--- WHAT TO PRODUCE ---
Every line from the top of the records through the line containing "right ear: (188, 37)" should be retyped exactly; the pictures should not.

▬▬▬

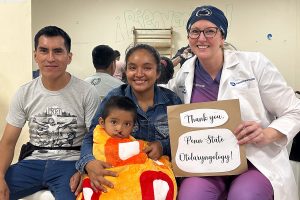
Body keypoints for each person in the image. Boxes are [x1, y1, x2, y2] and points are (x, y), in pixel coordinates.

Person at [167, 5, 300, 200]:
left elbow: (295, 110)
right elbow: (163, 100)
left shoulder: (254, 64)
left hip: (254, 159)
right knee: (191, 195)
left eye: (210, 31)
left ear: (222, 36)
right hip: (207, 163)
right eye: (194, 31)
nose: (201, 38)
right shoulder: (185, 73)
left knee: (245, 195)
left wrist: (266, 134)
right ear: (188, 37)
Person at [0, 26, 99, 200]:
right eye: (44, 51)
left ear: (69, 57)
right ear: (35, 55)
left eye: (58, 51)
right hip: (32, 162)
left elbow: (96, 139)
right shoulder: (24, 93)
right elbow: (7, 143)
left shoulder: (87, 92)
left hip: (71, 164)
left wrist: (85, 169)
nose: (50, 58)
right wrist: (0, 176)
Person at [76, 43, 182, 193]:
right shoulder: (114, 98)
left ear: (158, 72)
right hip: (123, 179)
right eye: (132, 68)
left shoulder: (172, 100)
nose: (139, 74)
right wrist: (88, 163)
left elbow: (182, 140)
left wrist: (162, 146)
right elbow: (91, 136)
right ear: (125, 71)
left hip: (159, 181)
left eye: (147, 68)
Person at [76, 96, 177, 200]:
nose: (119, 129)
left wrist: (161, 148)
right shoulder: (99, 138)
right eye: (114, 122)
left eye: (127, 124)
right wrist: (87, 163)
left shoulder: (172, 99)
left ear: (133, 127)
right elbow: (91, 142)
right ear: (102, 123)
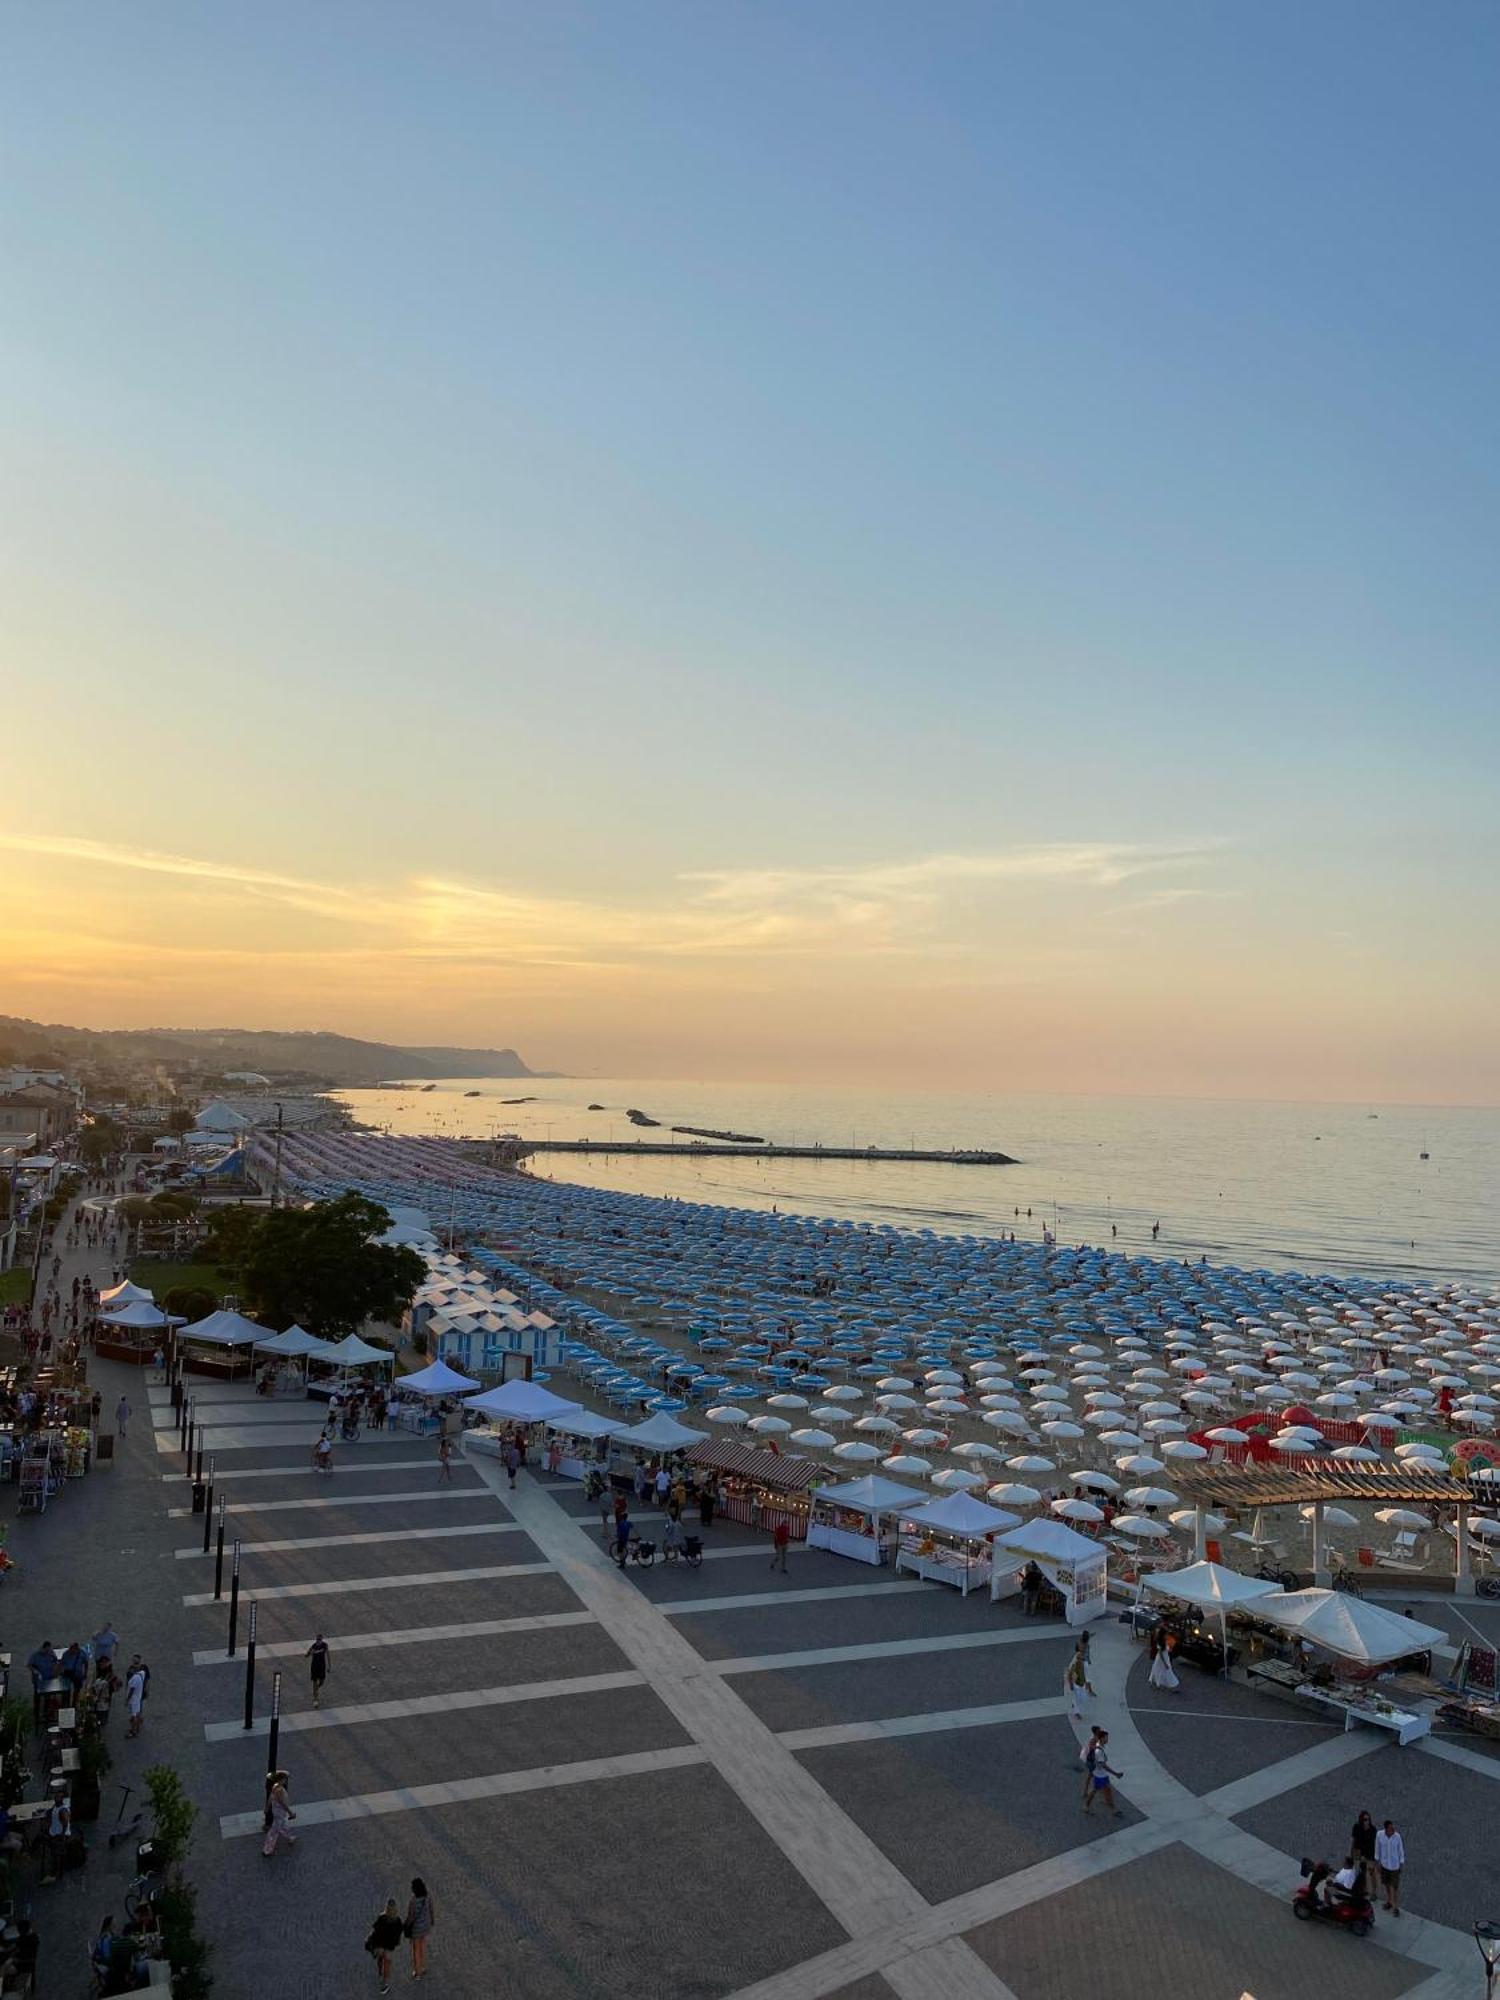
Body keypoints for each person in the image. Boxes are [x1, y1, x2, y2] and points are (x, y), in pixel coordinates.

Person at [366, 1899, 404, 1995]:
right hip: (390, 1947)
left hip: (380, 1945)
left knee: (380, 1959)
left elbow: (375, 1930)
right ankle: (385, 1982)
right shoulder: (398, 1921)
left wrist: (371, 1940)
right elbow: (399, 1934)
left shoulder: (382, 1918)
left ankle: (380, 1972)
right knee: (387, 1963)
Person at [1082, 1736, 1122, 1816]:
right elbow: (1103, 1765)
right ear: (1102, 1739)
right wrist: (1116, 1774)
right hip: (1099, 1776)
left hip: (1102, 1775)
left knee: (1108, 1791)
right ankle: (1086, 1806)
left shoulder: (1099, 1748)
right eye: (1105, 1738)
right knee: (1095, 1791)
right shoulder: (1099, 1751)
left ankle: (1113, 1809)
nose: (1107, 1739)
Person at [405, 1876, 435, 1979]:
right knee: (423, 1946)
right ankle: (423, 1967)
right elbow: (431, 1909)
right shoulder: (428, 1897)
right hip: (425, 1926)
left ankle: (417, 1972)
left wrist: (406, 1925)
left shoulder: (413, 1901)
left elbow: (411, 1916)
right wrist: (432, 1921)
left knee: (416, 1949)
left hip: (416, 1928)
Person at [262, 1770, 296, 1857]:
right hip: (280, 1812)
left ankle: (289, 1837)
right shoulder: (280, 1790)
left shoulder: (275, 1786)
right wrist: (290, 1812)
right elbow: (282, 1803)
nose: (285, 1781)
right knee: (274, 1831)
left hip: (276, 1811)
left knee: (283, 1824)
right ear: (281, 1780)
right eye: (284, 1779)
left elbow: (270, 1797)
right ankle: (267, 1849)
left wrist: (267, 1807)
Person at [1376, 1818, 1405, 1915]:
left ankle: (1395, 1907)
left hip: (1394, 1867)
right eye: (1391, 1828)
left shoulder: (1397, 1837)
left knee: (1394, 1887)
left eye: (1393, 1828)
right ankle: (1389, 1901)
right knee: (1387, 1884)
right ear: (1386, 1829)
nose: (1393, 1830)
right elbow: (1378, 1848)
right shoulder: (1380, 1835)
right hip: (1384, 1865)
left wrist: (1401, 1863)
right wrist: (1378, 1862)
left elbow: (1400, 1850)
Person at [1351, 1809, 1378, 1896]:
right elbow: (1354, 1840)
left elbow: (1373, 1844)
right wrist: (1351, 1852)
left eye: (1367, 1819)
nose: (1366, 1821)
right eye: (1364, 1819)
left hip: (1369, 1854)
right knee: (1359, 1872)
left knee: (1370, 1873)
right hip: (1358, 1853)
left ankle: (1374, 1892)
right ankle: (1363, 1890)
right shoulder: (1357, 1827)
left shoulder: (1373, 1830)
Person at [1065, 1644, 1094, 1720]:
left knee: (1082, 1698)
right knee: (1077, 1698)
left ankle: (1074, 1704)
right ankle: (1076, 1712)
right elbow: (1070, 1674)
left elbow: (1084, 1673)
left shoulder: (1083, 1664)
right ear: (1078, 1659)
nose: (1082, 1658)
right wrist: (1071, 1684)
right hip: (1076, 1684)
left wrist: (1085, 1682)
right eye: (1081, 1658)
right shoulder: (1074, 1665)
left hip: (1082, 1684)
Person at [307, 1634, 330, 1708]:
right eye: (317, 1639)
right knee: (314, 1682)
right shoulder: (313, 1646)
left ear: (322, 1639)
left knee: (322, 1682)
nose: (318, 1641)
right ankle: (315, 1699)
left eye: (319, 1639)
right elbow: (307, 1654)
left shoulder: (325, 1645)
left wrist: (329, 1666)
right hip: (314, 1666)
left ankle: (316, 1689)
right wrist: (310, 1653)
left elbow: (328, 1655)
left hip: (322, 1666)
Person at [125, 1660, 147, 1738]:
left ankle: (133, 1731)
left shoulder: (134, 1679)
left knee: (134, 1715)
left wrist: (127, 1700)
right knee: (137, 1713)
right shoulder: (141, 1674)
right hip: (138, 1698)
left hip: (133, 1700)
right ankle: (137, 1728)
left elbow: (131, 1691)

▬▬▬

--- RESULT BELOW ---
Body keypoints for each person in the image. Boxes are [x1, y1, x2, y2] and points are (x, y), in pixel coordinates.

Person at [167, 5, 300, 200]:
left elbow: (295, 110)
right elbow: (163, 100)
left shoulder: (254, 64)
left hip: (254, 159)
right knee: (191, 195)
left eye: (210, 31)
left ear: (222, 36)
right hip: (207, 163)
right eye: (194, 31)
nose: (201, 38)
right shoulder: (185, 73)
left knee: (245, 195)
left wrist: (266, 134)
right ear: (188, 37)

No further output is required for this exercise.